I'd hate to have made a huge mistake, so please edit my answer and/or contribute your own if you think I am completely misrepresenting these topics!
As A.Kennard said t-test is applied when the random variable is normally distributed. How to know what is normally distributed is a relevant question. Regular measures which suffer some random error of measurement are normally distributed. The mean values estimated from different samples (the experiment that generates that sample may have any distribution) follow normal distribution. For e.g mean time interval of a radioactive decay- the interval itself is exponentially distributed but the mean of the mean decay interval will be normally distributed. You can reason that it is again an error of measurement that leads to variation in the mean value calculated in different samples. This is called the central limit theorem.
A normal distribution has two parameters- mean and variance i.e. you need to know these values beforehand to construct a normal distribution. A uniform distribution has no parameters- that doesn't mean that uniformly distributed samples have no mean or variance (in this case mean and variance are sample properties not distribution parameters). A t-test or z-test is done to see if a sample is a representative of a given normal distribution. That again means that the calculated mean and variance are equivalent to the corresponding distribution parameters. In case of z-test you know the population variance (distribution parameter). You may ask how can anyone possibly know the population variance beforehand. An example is a case in which you already know the error rate of your measuring device (may be provided by the manufacturer or interpreted from its design).
There are several variants of the $\chi^2$ test. But what is common between them is that they refer to $\chi^2$ distribution. Variances, which are always positive cannot be a normally distributed. These follow $\chi^2$ distribution. The F-test for variances uses the ratio of the $\chi^2$ statistic of the two random variables denoting variances. Even in the Pearson $\chi^2$ test, the test statistic is a sum of squares which makes it always positive. In fact this $\chi^2$ distribution is also used in t-test. As . Kennard said, one of the assumptions of t-test is that the population variance is unknown but assumed to be equal. Since population variance is unknown it has to be estimated from the sample. Like the case with all estimates you dont have a fixed value but a range of acceptable values falling in some confidence intervals. T-distribution is basically an average of several normal distributions with variance values falling in the allowed confidence interval of a $\chi^2$ distribution.

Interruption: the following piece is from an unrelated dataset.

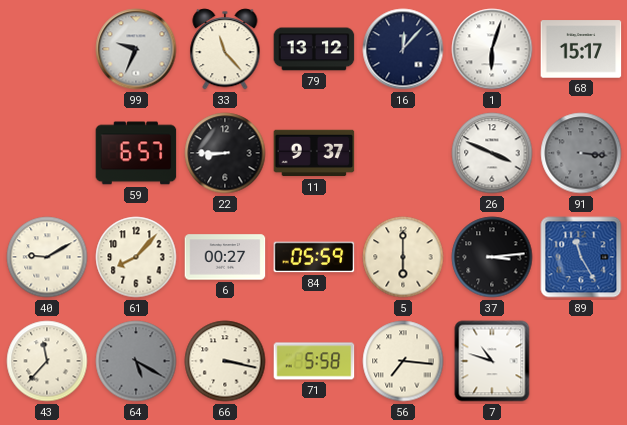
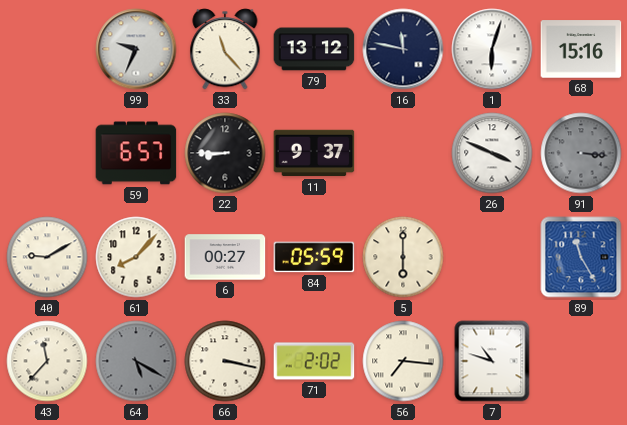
16: 12:07 -> 11:47
68: 15:17 -> 15:16
37: 3:14 -> none
71: 5:58 -> 2:02
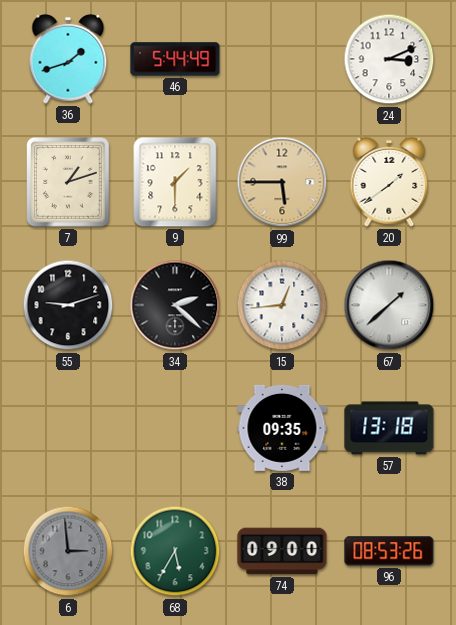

It is not necessary that categorical data are to be tested by $\chi^2$ test. Coin toss experiment gives rise to a categorical but it can be tested against a binomial distribution. So $\chi^2$ test can be used for categorical data but it is not the only test.
Bottomline: a statistic tested by a $\chi^2$ test has $\chi^2$ distribution as its sampling distribution. That statistic should be a square/sum of squares- something that can never possibly have a negative value. Perhaps that is why it is called $\chi$ squared.

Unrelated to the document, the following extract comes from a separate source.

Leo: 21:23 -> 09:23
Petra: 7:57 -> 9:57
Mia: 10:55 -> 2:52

Its true that T-test are used when your dependent variable is Numeric and Chi-Square test is used when you are analysis categrical variable. But how about this:
You have a categorical response (0,1) to a campaign. 1 who bought the product and 0 who did not. If you sum up the responses in your Test group and Control group and devide them by thier respective population size, lets say you get something like this - .23% response rate in Test Group and .01% response rate in Control Group.
Can't you use T-Test to see if these reponse rates are different? If yes, then let me remind that these variables were categorical (0,1) but we still used them as numeric.
All I want to say is that if we are comparing response rates or percentages, then T-Tests can be used irrespective if the dependent variable is character or numeric.